Some things simply can’t be ignored.

–Fiddlers and tap dancers, all dressed like it was 1988 and they worked in a Scottish themed punk bar in Montreal, tap-synched and fiddle-synched, as if in an Off-Broadway production of Lord of the Dance.

–A W.O. Mitchell inspired aerial phantasm of a young girl growing up on the prairies, featured a young man pretending to be a girl, floating about the stadium to the Joni Mitchell classic Both Sides Now, as sung by somebody who might not have been Joni Mitchell.

–Hockey star Haley Wickenheiser, alongside the Chief Referee of Short Track Speed Skating, who apparently has been accorded significant cultural status, swore an oath in opposition to blood doping.

–Games organizer John Furlong made a speech in which he spoke of “the magic of television” beaming the games into our homes, while many watched online and Twittered away to one another.

–A Slam poet from the Northwest Territories, in performing a kind of Joe Canada rant, rapped that “Canada is the what in what’s new.”

—-Conjuring Spinal Tap, the five Stonehenge hydraulic things that were to house the Olympic flame, would not ascend on cue. People stood around looking scared. Eventually, after they had lit most of them, Wayne Gretzky was dispatched, via the back of a pick-up truck—after having to wait in an air lock– through the rainy streets of Vancouver, to ignite the external cauldron.

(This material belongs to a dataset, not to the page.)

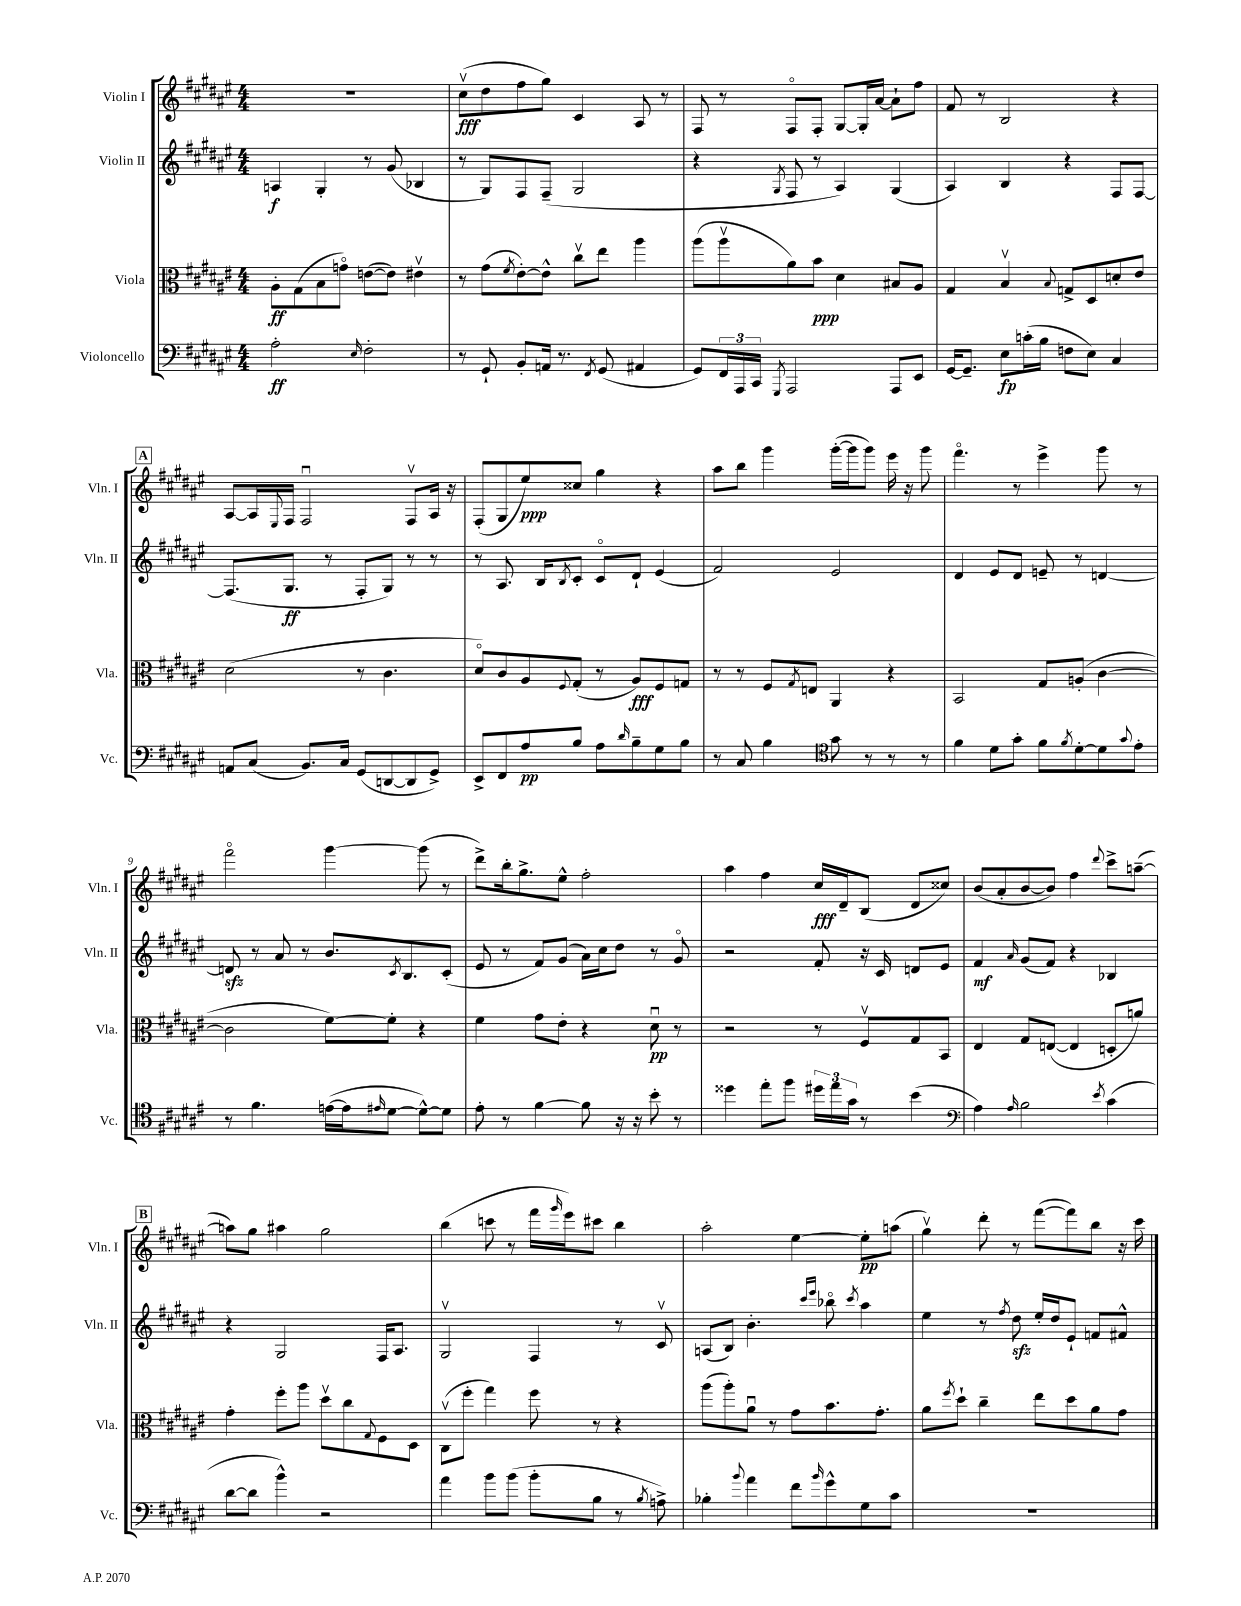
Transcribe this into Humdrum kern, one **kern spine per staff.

Watching, I found myself becoming increasingly preoccupied with the winter gear that everybody was wearing and the fake snow that lined the floor of BC Place. Later, when they were struggling to light the Olympic flame and the emotional sweep was supposed to be at it’s greatest height, fake snow began to fall in the domed stadium as music that sounded like it was lifted from a Steven Spielberg film, swirled about the climate controlled stadium.

It seems a first principle to me that the Winter Olympics are born from circumstance. An individual masters skiing or speed skating largely because they live in a Northern climate, and when life gives you lemons, well, you better learn to make lemonade, right? I mean, that’s an important lesson right there. But Vancouver chose to remove the very essence—–the natural climate and native landscape—of the Winter Olympics from the opening ceremonies, and so the spark that originally ignited the games was extinguished, and for expediency and convenience, winter was merely simulated for a global audience, as if this was just another glitzy Las Vegas show, Disney theme park, or a big-budget Christopher Guest movie.